How well were health issues addressed during the program?

* Safety:

I always felt safe in Sevilla. There are very low crime rates (close to none) in the areas that the housing staff places you in. I always walked with friends or took cabs at night. Always carry a map! Getting lost already makes you feel less safe, and getting lost is very common. Never carry your original passport or excessive amounts of money on you. My family provided me with a key, and our house felt very secure.

If you could do it all over again would you choose the same program? Yes


* Money: How easily were you able to live on a student's budget?

(1 = not very easy/$200+ on food & personal expenses/week, 2.5 = $100/week, 5 = very easily/minimal cost)

Do you have any general money-saving tips for future study abroad participants? No--everything was worth every penny!!


* Did your program have a foreign language component? Yes
How would you rate your language skills at the beginning of the program? None
What was the highest level language course you had completed prior to departure? I never took a college-level language course before I left.
If applicable, to what degree did your living situation aid your language acquisition?

Language acquisition improvement?

Random Spanish people on the street, my host family, friends, teachers, etc. Basically everyone! Sevilla is very traditional compared to other Spanish cities. I absolutely loved it. You actually get a "real" Spanish immersion. I barely knew any Spanish going into the program, and I came out almost fluent. The only people in Sevilla that really know English are the people who work at most of the tourist sites and many of the local students. None of my friends, including myself, that stayed with host families had families that spoke English.

Other Program Information

* Where did you live?

Select all that apply

  • Host Family
* Who did you live with?

Select all that apply

  • Host Family
* Who did you take classes with?

Select all that apply

  • Americans

A Look Back

* What did you like most about the program?
  • Home-stay
  • The staff was so well organized and helpful
  • Small classes (7-10 students) with other Americans
* What could be improved?
  • I actually can't think of anything!
* What do you know now that you wish you knew before going on this program? Always carry a map, travel as much as you can, speak Spanish as much as you can, meet the locals, party like the locals!

Individual Course Reviews

Course Name/Rating:

Beginning Spanish Language (Espanol Elemental)

Course Department: SPAN 1010 SESU
Instructor: Luis Recio Diaz
Instruction Language: Spanish
Comments: Luis was fantastic! He is great with American students. Many of the language exercises felt like they were repeated a million times, but it was so worth it. You learn the Spanish that you use the most in everyday life. For example, we learned all the grammar and vocabulary needed for asking for directions on the first week of class, because he knew those phrases would be the most common we would use during our time in Sevilla. He was definitely right! I think I asked for directions at least once a day! Luis knew it was important to be able to have everyday conversations with Sevillanos, so he gave us the tools we needed to do so. Taking the beginner class first definitely helped me for the intermediate class during the second half.
Credit Transfer Issues: The Beginner Spanish class only comes in as variable credit (3 credits), and not any Spanish credit. If you're looking for Spanish credit, you may have to start in the intermediate class and take advanced during the second half.
Course Name/Rating:

Intermediate Spanish Language (Espanol Intermedio)
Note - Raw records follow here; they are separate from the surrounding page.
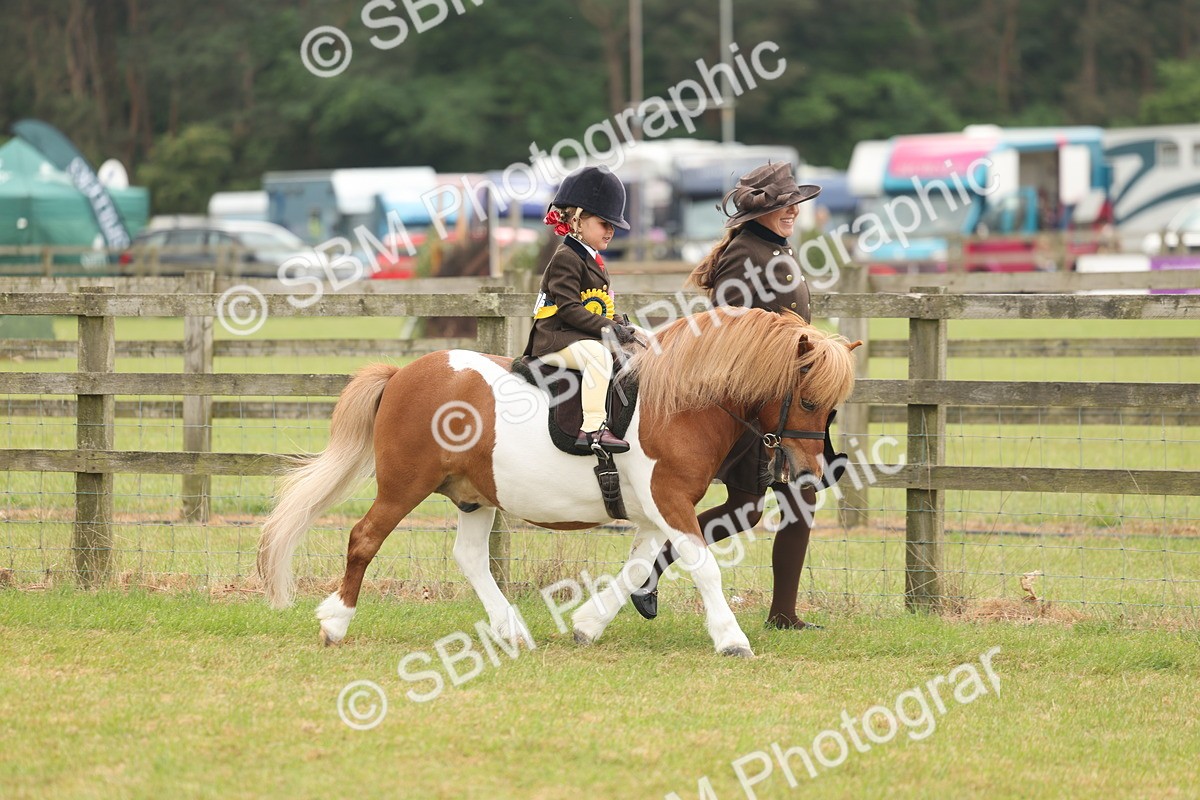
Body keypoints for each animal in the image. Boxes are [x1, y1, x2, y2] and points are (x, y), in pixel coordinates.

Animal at [257, 307, 859, 657]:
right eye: (808, 400)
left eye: (832, 406)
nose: (811, 475)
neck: (682, 401)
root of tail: (403, 373)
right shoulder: (669, 501)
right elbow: (704, 566)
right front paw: (732, 639)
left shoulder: (656, 511)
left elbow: (638, 567)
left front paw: (588, 624)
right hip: (404, 486)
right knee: (364, 539)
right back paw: (336, 624)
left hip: (475, 496)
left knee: (470, 558)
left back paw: (511, 632)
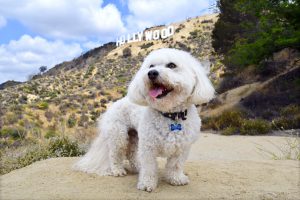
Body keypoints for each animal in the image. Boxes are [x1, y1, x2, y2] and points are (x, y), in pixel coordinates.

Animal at [75, 48, 216, 192]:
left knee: (131, 154)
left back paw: (137, 168)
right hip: (118, 135)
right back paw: (118, 170)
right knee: (115, 154)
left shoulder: (182, 148)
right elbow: (149, 167)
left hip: (134, 136)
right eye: (151, 66)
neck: (170, 115)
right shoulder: (148, 147)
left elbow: (175, 165)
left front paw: (176, 179)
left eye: (172, 65)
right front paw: (147, 183)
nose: (152, 73)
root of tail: (114, 104)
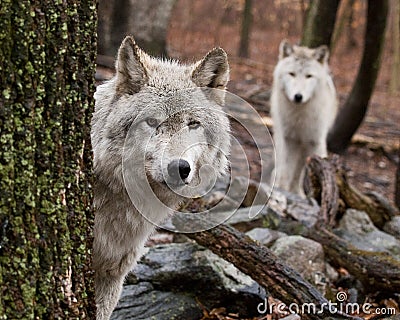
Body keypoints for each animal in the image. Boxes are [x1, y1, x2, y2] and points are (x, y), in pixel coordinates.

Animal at [270, 40, 340, 195]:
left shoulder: (314, 143)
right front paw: (282, 189)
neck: (300, 117)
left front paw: (296, 192)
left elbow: (301, 172)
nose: (298, 96)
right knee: (280, 166)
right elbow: (286, 170)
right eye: (292, 74)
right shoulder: (289, 140)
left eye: (309, 76)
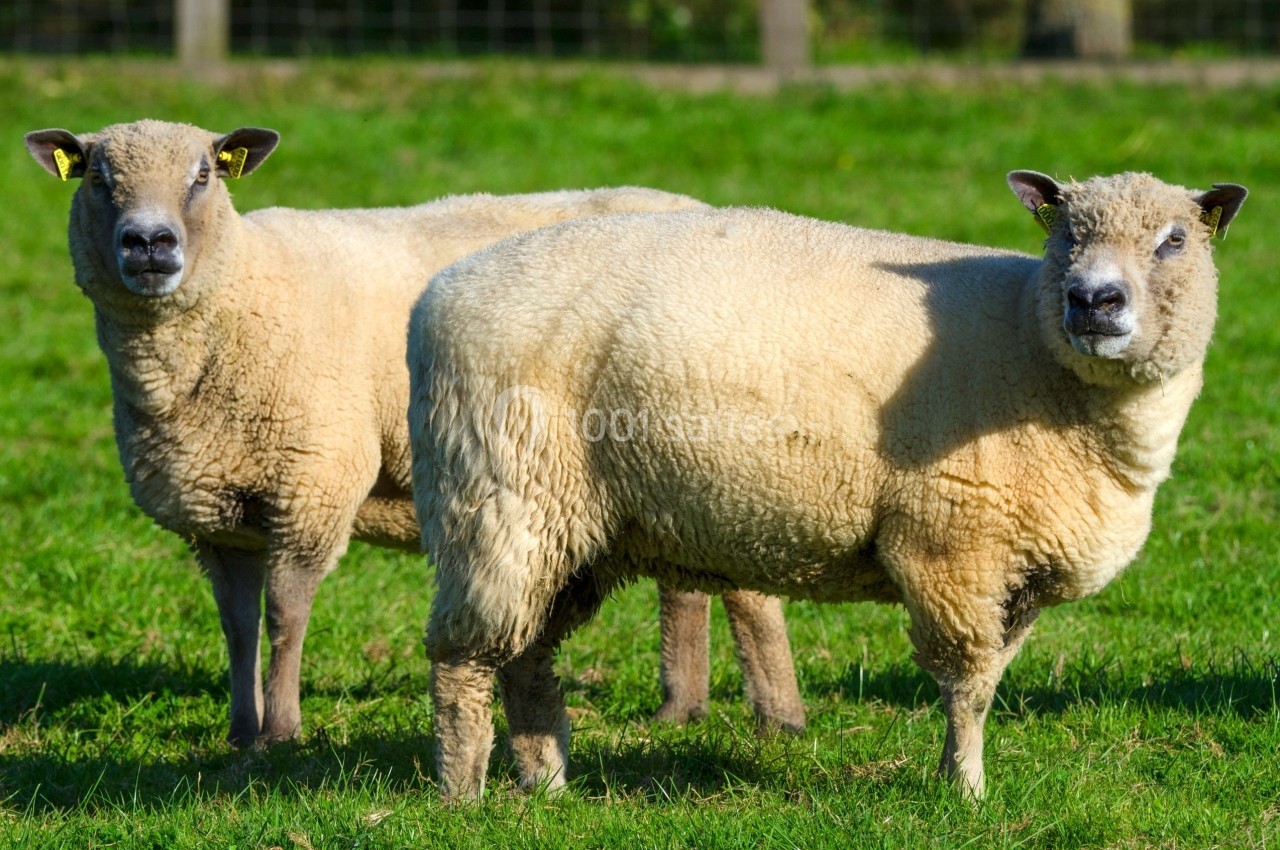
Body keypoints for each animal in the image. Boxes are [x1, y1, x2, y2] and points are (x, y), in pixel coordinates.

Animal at [23, 119, 803, 748]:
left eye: (204, 175)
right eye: (97, 177)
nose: (149, 244)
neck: (242, 287)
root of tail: (699, 209)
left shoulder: (314, 483)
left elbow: (284, 615)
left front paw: (283, 731)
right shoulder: (216, 515)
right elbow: (238, 624)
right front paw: (240, 732)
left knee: (745, 591)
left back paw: (777, 718)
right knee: (687, 586)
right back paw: (682, 710)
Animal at [408, 169, 1247, 800]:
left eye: (1174, 240)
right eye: (1063, 234)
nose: (1094, 300)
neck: (1036, 350)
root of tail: (437, 298)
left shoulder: (1019, 569)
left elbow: (991, 679)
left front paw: (954, 777)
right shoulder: (950, 547)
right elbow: (967, 684)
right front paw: (966, 793)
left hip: (572, 532)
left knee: (527, 656)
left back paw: (545, 784)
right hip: (497, 501)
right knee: (463, 658)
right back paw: (464, 793)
Course Department: SPAN 2010 SESU
Instructor: Luis Recio Diaz
Instruction Language: Spanish
Comments: It was great continuing with Luis during the second half of the program. Since we already knew his style of teaching, it was easy to continue onto the intermediate level. The grammar became a little bit more challenging, but we learned quickly through repeated exercises. We do a lot of practice aloud with partners in class, so it helps when we are speaking to native Spanish speakers. He's a really great teacher!
Credit Transfer Issues: No, the class transfered into UT as Spanish 312L credit. Both the intermediate and advanced classes from CIEE transfer into UT as Spanish credit.